Texto de Allan Kardec:

(…) Ora, é lícito temer, e é o que ocorrerá, que na febre de emancipação que a atormenta, a mulher não se acredite apta a preencher todas a atribuições do homem e que, caindo num excesso contrário, depois de haver tido muito pouco, não pretenda ter demais. Esse resultado é inevitável, mas não devemos espantar-nos nenhum pouco. Se as mulheres têm direitos incontestáveis, a Natureza tem os seus, que não perde nunca. Em breve elas se cansarão dos papéis que não são os seus. Deixai-as, pois, reconhecer pela experiência sua insuficiência nas coisas às quais a Providência não as chamou. Tentativas infrutíferas reconduzi-las-ão forçosamente ao caminho que lhes é traçado, caminho que pode e deve ser alargado, mas que não pode ser desviado sem prejuízo para elas próprias, trazendo a possibilidade da influência toda especial que elas devem exercer. Elas reconhecerão que só terão a perder na troca, porque a mulher de atitudes muito viris jamais terá a graça e o encanto que constituem a força daquela que sabe manter a condição de mulher. Uma mulher que se faz homem abdica de sua verdadeira realeza: olham-na como um fenómeno.”

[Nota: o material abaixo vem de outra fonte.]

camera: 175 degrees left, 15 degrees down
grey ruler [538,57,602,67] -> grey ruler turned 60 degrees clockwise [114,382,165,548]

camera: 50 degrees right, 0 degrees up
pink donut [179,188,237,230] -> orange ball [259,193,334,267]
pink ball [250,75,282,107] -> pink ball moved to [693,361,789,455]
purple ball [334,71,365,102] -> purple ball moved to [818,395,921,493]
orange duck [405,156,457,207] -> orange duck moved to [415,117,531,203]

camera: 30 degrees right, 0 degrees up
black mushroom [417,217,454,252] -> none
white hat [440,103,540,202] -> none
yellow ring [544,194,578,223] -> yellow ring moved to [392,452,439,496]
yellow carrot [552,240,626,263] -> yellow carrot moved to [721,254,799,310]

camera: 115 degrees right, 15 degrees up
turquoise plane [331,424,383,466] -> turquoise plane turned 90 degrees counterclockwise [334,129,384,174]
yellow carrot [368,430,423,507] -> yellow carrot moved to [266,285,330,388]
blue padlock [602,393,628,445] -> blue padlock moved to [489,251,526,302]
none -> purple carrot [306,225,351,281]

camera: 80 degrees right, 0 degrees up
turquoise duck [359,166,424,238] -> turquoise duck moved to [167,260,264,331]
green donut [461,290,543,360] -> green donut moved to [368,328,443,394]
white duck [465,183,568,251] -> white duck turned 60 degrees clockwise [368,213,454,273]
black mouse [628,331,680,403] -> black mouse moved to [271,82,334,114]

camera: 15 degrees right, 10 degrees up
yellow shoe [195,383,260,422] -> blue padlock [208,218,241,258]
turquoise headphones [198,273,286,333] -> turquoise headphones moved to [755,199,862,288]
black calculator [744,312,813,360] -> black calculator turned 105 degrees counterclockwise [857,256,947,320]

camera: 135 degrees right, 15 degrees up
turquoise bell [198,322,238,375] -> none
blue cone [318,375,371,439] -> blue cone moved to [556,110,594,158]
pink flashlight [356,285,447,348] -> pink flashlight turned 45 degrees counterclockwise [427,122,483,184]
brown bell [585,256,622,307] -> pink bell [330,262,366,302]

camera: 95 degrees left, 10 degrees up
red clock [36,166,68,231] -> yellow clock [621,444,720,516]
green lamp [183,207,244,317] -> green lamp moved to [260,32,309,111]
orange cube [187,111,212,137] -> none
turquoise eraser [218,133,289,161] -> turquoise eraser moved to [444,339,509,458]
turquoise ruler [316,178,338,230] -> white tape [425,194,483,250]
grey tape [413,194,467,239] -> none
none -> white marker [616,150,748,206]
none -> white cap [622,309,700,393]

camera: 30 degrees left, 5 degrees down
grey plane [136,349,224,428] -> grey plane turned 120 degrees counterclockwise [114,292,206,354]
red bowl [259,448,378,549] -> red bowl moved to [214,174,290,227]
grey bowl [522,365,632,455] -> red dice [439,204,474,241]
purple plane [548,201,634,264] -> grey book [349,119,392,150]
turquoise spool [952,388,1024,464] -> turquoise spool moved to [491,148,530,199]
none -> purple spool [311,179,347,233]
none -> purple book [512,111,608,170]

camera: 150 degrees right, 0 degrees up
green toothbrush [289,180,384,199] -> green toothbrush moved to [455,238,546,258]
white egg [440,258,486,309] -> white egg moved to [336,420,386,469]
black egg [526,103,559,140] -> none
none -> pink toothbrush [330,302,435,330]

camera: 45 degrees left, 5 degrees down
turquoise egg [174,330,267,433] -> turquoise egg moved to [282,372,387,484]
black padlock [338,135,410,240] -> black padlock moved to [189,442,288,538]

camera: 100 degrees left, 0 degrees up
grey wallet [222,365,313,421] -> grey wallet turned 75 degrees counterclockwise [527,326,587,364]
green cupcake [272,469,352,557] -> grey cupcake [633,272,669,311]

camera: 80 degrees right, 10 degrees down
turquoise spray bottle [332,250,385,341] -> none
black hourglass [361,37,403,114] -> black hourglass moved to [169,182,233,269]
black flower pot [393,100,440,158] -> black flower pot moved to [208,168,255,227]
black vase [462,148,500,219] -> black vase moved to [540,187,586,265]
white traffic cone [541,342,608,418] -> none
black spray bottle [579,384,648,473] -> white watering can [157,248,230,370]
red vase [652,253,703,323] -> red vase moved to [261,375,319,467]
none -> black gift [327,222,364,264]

Allan Kardec para tantos um visionário, quiçá um profeta, mas quem se vê aqui é um homem do século XIX. Se lá para o século XXV apesar da diferença de papéis haverá na prática igualdade de género, porque a igualdade é mais que uma representação, ignoro-o e não o discuto; mas o tempo que vivemos é o dos séculos XX e XXI, visivelmente repletos de desigualdades, que não só de género.

Mas no mesmo artigo em pauta vem a seguinte comunicação dos Espíritos (que merece ser lida na íntegra mas aqui torna-se longa):

(…) Pobres homens! Se vos désseis conta que os Espíritos não tem sexo; que o que hoje é homem pode ser mulher amanhã; que eles escolhem indiferentemente, e por vezes de preferência, o sexo feminino, deveríeis regozijar-vos em vez de vos afligirdes com a emancipação da mulher, e admiti-la no banquete da inteligência, abrindo-lhe todas as grandes portas da ciência, porque ela tem concepções mais finas, mais suaves, contactos mais delicados que os do homem. Por que a mulher não seria médica? Ela não é chamada naturalmente a dar cuidados aos doentes, e não os daria com mais inteligência se tivesse os conhecimentos necessários? Não há casos em que, quando se trata de pessoas de seu sexo, seria preferível uma médica? Inúmeras mulheres não têm dado provas de sua aptidão para certas ciências; da finura de seu tino em certos negócios? Por que, então, os homens reservariam para si o monopólio, senão por medo de vê-las ganhar superioridade? Sem falar das profissões especiais, a primeira profissão da mulher não é a de mãe de família? Ora, a mãe instruída é mais adequada para dirigir a instrução e a educação de seus filhos. Ao mesmo tempo em que alimenta o corpo, ela pode desenvolver o coração e o espírito. Sendo a primeira infância necessariamente confiada aos cuidados da mulher, se ela for instruída, a regeneração social terá dado um passo imenso, e é isto que será feito. (...)”

Já a comunicação de que recolhemos este excerto é uma apologia inequívoca da igualdade de género, que não foi transposta na íntegra para o corpo doutrinário, talvez pelo simples motivo de vir um Espírito e dizer de uma maneira, vir outro e dizer de maneira desigual, e Kardec dizer conforme o entendimento que tem.

Em que ficamos? Ficamos como começamos: uma no cravo, outra na ferradura.